# [Extract to read]
● ● ● ●

ILLINOIS APPELLATE COURT — FOURTH DISTRICT JUDGMENT AFFIRMED.


OPINION FILED MARCH 4, 1985.

THE PEOPLE EX REL. NEIL F. HARTIGAN, ATTORNEY GENERAL, ET AL., PLAINTIFFS-APPELLANTS,

v.

ILLINOIS COMMERCE COMMISSION ET AL., DEFENDANTS-APPELLEES.

Appeal from the Circuit Court of Sangamon County; the Hon. Jerry S. Rhodes, Judge, presiding.

JUSTICE MILLS DELIVERED THE OPINION OF THE COURT:

Open Meetings Act.

But this is really a case of mootness.

The trial court said the suit was moot — and we agree.

We perceive no exceptions to the mootness doctrine present here.

We affirm.

The Attorney General filed a complaint in the circuit court on December 2, 1983, naming the Illinois Commerce Commission (Commission) and its commissioners as defendants. The complaint alleged that the Commission convened a meeting closed to the public on October 18, 1983, and discussed issues relating to economic reasonableness of completing a nuclear power station at Clinton. After the meeting, the Commission announced that it decided against conducting formal proceedings regarding the completion of the power station. The complaint further alleged that the October 18 meeting violated the Open Meetings Act (Ill. Rev. Stat. 1983, ch. 102, par. 41 et seq.) and sought the following relief: (a) a mandamus commanding the defendants to "receive and consider publicly the information upon which the Commission based its decision not to conduct a formal proceeding regarding the Clinton cancellation issue"; (b) an injunction enjoining defendants from holding future meetings in violation of the Open Meetings Act; and (c) other relief as the court deemed appropriate.

Leave to file an amended complaint was granted on March 22, 1984. The amended complaint contained six counts. The first three counts essentially restated the allegations of the original complaint and requested the additional relief of a declaratory judgment stating that the defendants violated the Open Meetings Act. Counts IV through VI alleged that the defendants had also convened on October 13, 1983, to discuss the Clinton power station. The latter three counts alleged that this meeting also violated the Open Meetings Act. Count IV sought a declaratory judgment that defendants violated the Open Meetings Act by meeting on October 13, 1983. Count V requested a mandamus ordering defendants to receive and consider publicly the information gathered and discussed at the October 13 meeting. Count VI sought an injunction enjoining defendants from holding future meetings in violation of the Open Meetings Act.

The defendants filed a motion to dismiss, stating numerous grounds for dismissal, including mootness. Defendants argued that the suit was moot because the Commission announced on February 1, 1984, that the issue of the economic reasonableness of completing the Clinton power station would be docketed for a public hearing. At the hearing on the motion to dismiss, the Attorney General did not dispute that the Commission planned to conduct a public hearing of the issues relating to the power station. The trial court allowed the motion on the grounds that the issues raised by the complaint were moot. The Attorney General appeals from the order dismissing his complaint.

● ● ● ●

Keypoint data for each instance:
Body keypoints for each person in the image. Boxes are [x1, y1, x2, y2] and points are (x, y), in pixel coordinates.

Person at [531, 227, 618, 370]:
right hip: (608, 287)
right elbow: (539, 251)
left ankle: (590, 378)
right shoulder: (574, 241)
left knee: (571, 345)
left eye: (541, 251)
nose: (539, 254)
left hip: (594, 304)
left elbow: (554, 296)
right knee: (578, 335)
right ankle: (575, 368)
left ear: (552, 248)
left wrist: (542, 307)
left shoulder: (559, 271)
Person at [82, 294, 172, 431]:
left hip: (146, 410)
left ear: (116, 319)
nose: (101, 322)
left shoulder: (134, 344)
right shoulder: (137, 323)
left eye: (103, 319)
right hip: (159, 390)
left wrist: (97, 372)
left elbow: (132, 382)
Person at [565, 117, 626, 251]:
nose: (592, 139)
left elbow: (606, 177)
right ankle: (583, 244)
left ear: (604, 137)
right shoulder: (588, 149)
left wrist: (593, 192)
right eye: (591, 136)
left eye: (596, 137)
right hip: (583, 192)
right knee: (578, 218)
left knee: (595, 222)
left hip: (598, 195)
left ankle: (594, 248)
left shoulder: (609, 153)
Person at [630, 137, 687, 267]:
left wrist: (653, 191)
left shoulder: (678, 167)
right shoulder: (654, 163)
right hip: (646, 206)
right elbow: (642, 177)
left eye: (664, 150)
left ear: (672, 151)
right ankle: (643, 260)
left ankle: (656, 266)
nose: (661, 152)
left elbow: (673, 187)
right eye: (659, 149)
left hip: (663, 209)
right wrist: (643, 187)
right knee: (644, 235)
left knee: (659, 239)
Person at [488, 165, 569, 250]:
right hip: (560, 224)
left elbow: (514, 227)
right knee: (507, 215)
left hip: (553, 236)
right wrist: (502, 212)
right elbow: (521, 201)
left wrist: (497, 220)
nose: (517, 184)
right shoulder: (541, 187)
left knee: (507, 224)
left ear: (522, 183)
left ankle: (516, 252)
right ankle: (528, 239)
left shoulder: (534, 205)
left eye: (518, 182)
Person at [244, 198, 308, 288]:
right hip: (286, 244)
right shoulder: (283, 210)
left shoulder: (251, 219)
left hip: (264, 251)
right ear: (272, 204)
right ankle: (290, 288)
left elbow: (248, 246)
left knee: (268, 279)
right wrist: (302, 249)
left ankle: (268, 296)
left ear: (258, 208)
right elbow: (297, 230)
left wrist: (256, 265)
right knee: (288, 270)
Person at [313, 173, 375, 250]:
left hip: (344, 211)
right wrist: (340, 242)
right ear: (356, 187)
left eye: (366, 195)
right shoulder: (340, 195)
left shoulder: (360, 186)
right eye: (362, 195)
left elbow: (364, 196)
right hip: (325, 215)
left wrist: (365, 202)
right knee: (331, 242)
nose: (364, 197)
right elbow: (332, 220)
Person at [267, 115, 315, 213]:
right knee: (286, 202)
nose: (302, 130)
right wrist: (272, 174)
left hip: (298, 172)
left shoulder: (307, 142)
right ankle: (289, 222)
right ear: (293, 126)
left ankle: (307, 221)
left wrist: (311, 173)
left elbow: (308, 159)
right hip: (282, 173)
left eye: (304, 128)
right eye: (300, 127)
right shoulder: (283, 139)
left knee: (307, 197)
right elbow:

● ● ● ●

# [Tasks to carry out]
**1)** List every full calendar date (month, day and year) that appears in the court opinion above.
**2)** Please copy, word for word, the stretch of the court opinion from "But this is" through "doctrine present here.".

# [Results]
**1)**
- March 4, 1985
- December 2, 1983
- October 18, 1983
- March 22, 1984
- October 13, 1983
- February 1, 1984

**2)**
But this is really a case of mootness.

The trial court said the suit was moot — and we agree.

We perceive no exceptions to the mootness doctrine present here.